Failure is progress. Dissent is progress. And that's what science is all about.
 
science is culturally constructed, like anything else. the kinds of questions we ask are informed not only by political agendas, but by our own experiences and assumptions. why is it that breast cancer research was done on MALE subjects until 20 years ago? Because the male body was considered the "average" body, and because of sexism. So I think that while "objective" science does exist is it informed by cultural ideologies...
 
The problem here is less the science and more the fact that this scientific issue has become a politically charged issue.

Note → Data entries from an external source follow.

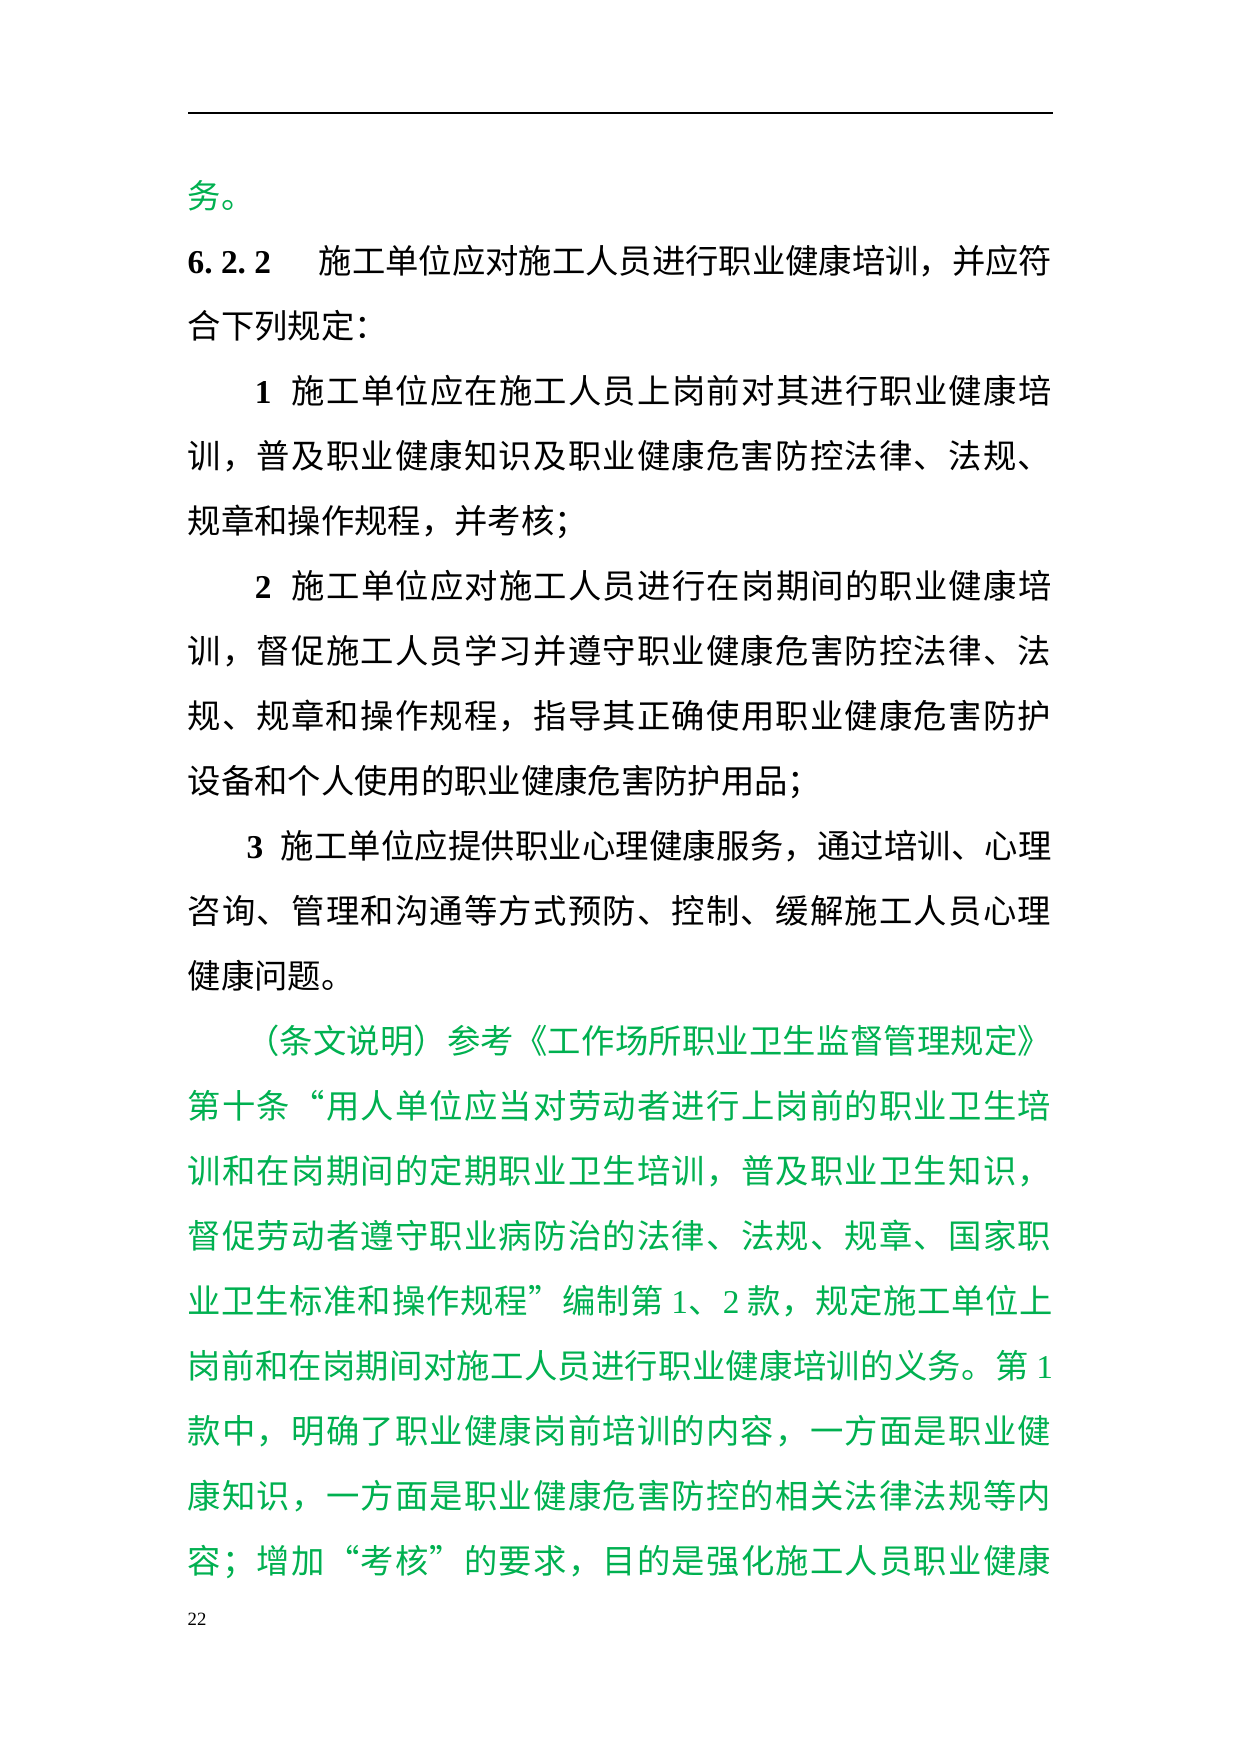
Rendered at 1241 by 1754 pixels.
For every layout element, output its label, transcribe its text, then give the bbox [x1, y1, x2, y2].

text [187, 162, 1053, 227]
text 2 施工单位应对施工人员进行在岗期间的职业健康培训，督促施工人员学习并遵守职业健康危害防控法律、法规、规章和操作规程，指导其正确使用职业健康危害防护设备和个人使用的职业健康危害防护用品； [187, 552, 1053, 812]
list 3 施工单位应提供职业心理健康服务，通过培训、心理咨询、管理和沟通等方式预防、控制、缓解施工人员心理健康问题。 [187, 812, 1053, 1007]
text 1 施工单位应在施工人员上岗前对其进行职业健康培训，普及职业健康知识及职业健康危害防控法律、法规、规章和操作规程，并考核； [187, 357, 1053, 552]
list 施工单位应对施工人员进行职业健康培训，并应符合下列规定： [187, 227, 1053, 357]
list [187, 1007, 1053, 1592]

The majority of scientists believe in global warming, which is a highly complex issue--more complex than you'll get in a television news sound bite. And we have made some progress in some issues that take a while to get out of its system. Banning certain industrial emissions have ensured the health of our ozone layer for the long-term, even if emissions from the 1980s is still finding its way to the upper levels of the atmosphere and won't level off and decline for another decade.

Our biggest remaining problem will be our carbon dioxide emissions, and this one seems to get the most arguments from politicians, who want to listen only to the minority of scientists, while the majority screams loud and clear that global warming exists.

Melon
 
But by putting this argument into the framework of majorities and minorities you are making it into consensus and politics. Don't argue the facts argue the polls so to speak.
 
A_Wanderer said:
But by putting this argument into the framework of majorities and minorities you are making it into consensus and politics. Don't argue the facts argue the polls so to speak.

Let me put it this way, since I agree with what you've said here. Science does have inherent uncertainty to it, and that's a good thing. Scientists should continue forward the debate on global warming, but, at the same time, I also don't see any merit to pollution, no matter how harmful or harmless a subset of scientists believe.

I'm disappointed, however, that this science and inherent scientific uncertainty has hit the banal retardation that is "politics." I swear...I sometimes feel as if "politics" only attracts narcissists, zealots, and idiots.